(TASK OBJECTIVE)
Pull out each line in the rows below that contains the word "about".

(EXERCISE INPUTS)
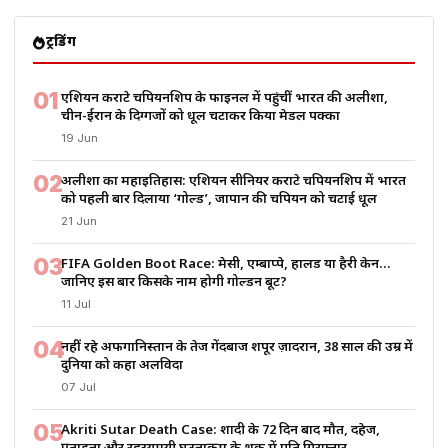
ट्रेंडिंग
01
एशियन कराटे चैंपियनशिप के फाइनल में पहुंचीं भारत की अलीशा,
चीन-ईरान के दिग्गजों को धूल चटाकर किया मेडल पक्का
19 Jun
02
अलीशा का महाइतिहास: एशियन सीनियर कराटे चैंपियनशिप में भारत
को पहली बार दिलाया ‘गोल्ड’, जापान की चैंपियन को चटाई धूल
21 Jun
03
FIFA Golden Boot Race: मेसी, एम्बाप्पे, हालैंड या हैरी केन…
जानिए इस बार किसके नाम होगी गोल्डन बूट?
11 Jul
04
नहीं रहे अफगानिस्तान के तेज गेंदबाज शपूर ज़ादरान, 38 साल की उम्र में
दुनिया को कहा अलविदा
07 Jul
05
Akriti Sutar Death Case: शादी के 72 दिन बाद मौत, दहेज,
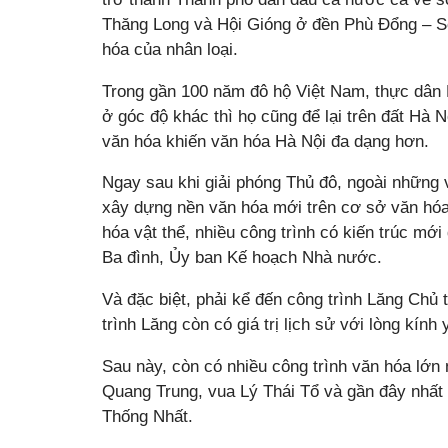
Thăng Long và Hội Gióng ở đền Phù Đổng – 
hóa của nhân loại.
Trong gần 100 năm đô hộ Việt Nam, thực dân P
ở góc độ khác thì họ cũng để lại trên đất Hà Nộ
văn hóa khiến văn hóa Hà Nội đa dạng hơn.
Ngay sau khi giải phóng Thủ đô, ngoài những v
xây dựng nền văn hóa mới trên cơ sở văn hóa
hóa vật thể, nhiều công trình có kiến trúc m
Ba đình, Ủy ban Kế hoạch Nhà nước.
Và đặc biệt, phải kể đến công trình Lăng Chủ t
trình Lăng còn có giá trị lịch sử với lòng kính
Sau này, còn có nhiều công trình văn hóa lớn
Quang Trung, vua Lý Thái Tổ và gần đây nhất
Thống Nhất.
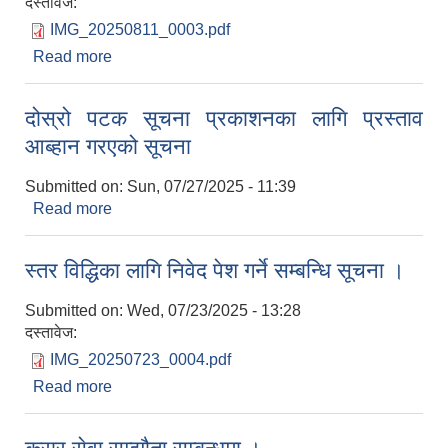
दस्तावेज:
IMG_20250811_0003.pdf
Read more
about आ.व. २०८२/०८३ को सहिद स्मृति तथा जीवन निर्वाह
भत्ता प्रप्तिका लागि निवेदन पेश गर्ने सम्बन्धमा ।
दोस्रो पटक सूचना प्रकाशनका लागि प्रस्ताव
आब्हान गरएको सूचना
Submitted on:
Sun, 07/27/2025 - 11:39
Read more
about दोस्रो पटक सूचना प्रकाशनका लागि प्रस्ताव
आब्हान गरएको सूचना
स्तर विद्धिका लागि निवेद पेश गर्ने सम्बन्धि सूचना ।
Submitted on:
Wed, 07/23/2025 - 13:28
दस्तावेज:
IMG_20250723_0004.pdf
Read more
about स्तर विद्धिका लागि निवेद पेश गर्ने सम्बन्धि सूचना ।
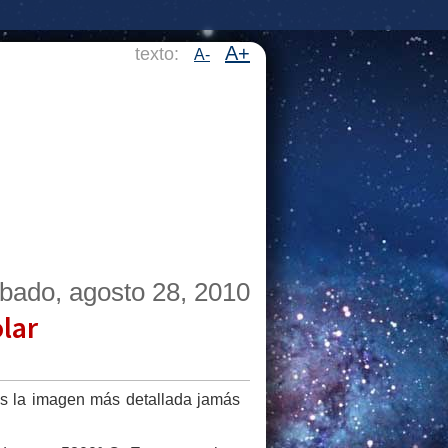
A+
texto:
A-
bado, agosto 28, 2010
lar
es la imagen más detallada jamás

(REPLY TO THE EXERCISE)
about आ.व. २०८२/०८३ को सहिद स्मृति तथा जीवन निर्वाह
about दोस्रो पटक सूचना प्रकाशनका लागि प्रस्ताव
about स्तर विद्धिका लागि निवेद पेश गर्ने सम्बन्धि सूचना ।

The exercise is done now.